In Europe, virtualization is pretty big, that is true, most younger computer enthusiasts prefer using linux because of the added freedom and possibilities, and because it's used in schools and universities, but they also want to have a Windows appliance for games and things that require netflix, but they don't want Windows to access the internet freely. The whole thing started about 4 years ago, and now it's done on a massive scale. One of the big advantages is the ability to snapshot appliances and make them portable. A competitive gamer for instance can literally take his Windows appliance on an USB drive and his graphics card to an event, plug in the graphics card if they don't use the same card at the event, load up the appliance, and start to game. At several high stake e-sports events in Europe for instance, each pair of two gamers shared one system that ran two appliances, one for each gamer. When a system was compromized (hey, that happens with Windows, and it always happens at the worst possible time lol), it literally took less than 1 minute to load a new snapshot, and the gamer was good to go and the event was hardly paused. The hosts were linked for video feed production and for the referees and admins to check if everything was going as it was supposed to go. Advantage for the gamers: a ping that never went above 15-20 ms despite all the things going on, and really stable performance, and the absolute certainty that every player had exactly the same system with exactly the same configuration and exactly the same system resources. Advantage for the production: the event didn't have to be halted or paused, and even if a system went down completely because of hardware failure, there was no discontinuity for the e-sports athletes.

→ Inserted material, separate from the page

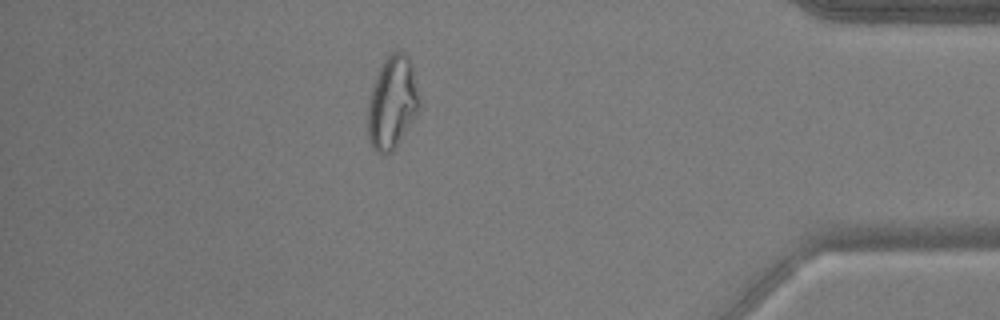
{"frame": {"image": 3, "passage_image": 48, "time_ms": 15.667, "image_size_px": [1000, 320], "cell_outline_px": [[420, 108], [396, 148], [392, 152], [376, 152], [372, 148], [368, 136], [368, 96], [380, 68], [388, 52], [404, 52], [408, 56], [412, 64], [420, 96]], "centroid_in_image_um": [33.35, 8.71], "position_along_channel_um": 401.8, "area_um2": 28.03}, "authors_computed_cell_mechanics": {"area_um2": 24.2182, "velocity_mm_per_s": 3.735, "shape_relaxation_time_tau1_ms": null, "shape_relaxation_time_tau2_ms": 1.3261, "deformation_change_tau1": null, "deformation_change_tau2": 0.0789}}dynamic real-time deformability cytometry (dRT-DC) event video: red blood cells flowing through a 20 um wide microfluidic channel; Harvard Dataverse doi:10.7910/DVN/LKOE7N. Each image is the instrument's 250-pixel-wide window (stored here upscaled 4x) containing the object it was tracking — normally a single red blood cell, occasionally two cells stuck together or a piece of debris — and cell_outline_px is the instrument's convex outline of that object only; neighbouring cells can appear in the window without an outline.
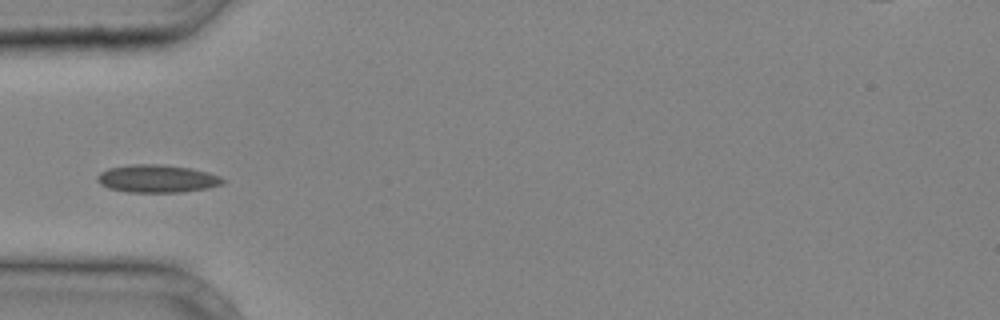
{"species": "common noctule bat (a hibernating species)", "species_latin": "Nyctalus noctula", "temperature_condition": "cold", "stored_images_in_passage": 27, "camera_frame_rate_fps": 3000, "um_per_image_px": 0.085, "animal": {"sex": "male", "body_mass_g": 20.4}, "frame": {"image": 1, "passage_image": 1, "time_ms": 0.0, "image_size_px": [1000, 320], "cell_outline_px": [[224, 184], [208, 188], [180, 192], [128, 192], [108, 188], [100, 184], [96, 180], [96, 176], [100, 172], [108, 168], [128, 164], [164, 164], [192, 168], [208, 172], [220, 176], [224, 180]], "centroid_in_image_um": [13.34, 15.17], "position_along_channel_um": 71.7, "area_um2": 20.58}}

There is a basic how to for PCI passthrough (2 GPU's) in a Windows kvm container on linux on the forum, must be about a year or more ago now. Expect difficulties though depending on your hardware, even with PCI passthrough which is pretty straight forward. You'll have to do some research for tweaks depending on your hardware. VGA passthrough (single GPU) is for really advanced linux users only, it's a bitch to set up, and takes a lot of time, and it only works with certain adapters.

isn't that nvidia shield virtualization? Cuz your host pc is running it and you're basically playing it off from a psp like machine.

Nope that is streaming. (Where a video output or file is compressed, send to the target, decompressed and played)

Virtualization is where you essentially set up a machine within another machine. With the virtual one acting (nearly) as if it were running directly on the hardware itself.

looks like alot of hard work. Why don't they just verify the machines and run steam? As an organizer I would never trust a tournament where people are loading their VMs. How we know if it's not loaded with hacks and micros. Just have clean OS and force them to use their own steam profiles and no usb/software optimizations, cracks, hacks etc... Why you think there's in-box observers in CoD & Dota 2 tournaments?

Me of the big reasons is that a lot of people don't trust Windows to run on bare metal. 

You can have the hypervisor tell the VM it is running a four core when really it is an eight core.

It is easier to recover a VM than it is to recover Windows on bare metal.

You can get Windows to run faster as a VM since you can gut out most of the services because the host OS already handles it.

Virtualization is taking off here in Australia as well. I work on the help desk for a cloud provider myself, specializing in providing Citrix environments for medical companies, practices and doctors. I definitely think it will be the way of the future for large scale business, largely because it's extremely fast disaster recovery traits and heightened security.

If you have any specific questions or need any pointers let me know.

 

Yes! This is what I was talking about, not so much the gaming side from the comments above. I was hoping Logan, Wendell and Qain could do a segment and break into this more explaining different topics, jobs, pay rates and would it be worth it do change course and head to Virtualization instead of Networking here in the US. I just love getting my tea or beer and just hanging out watching a few show talking about nerdy shit... it's awesome! foreveraloneITman.jpg

Conzo, just sent you a PM.

That falls into a Lot of Sysadmin jobs.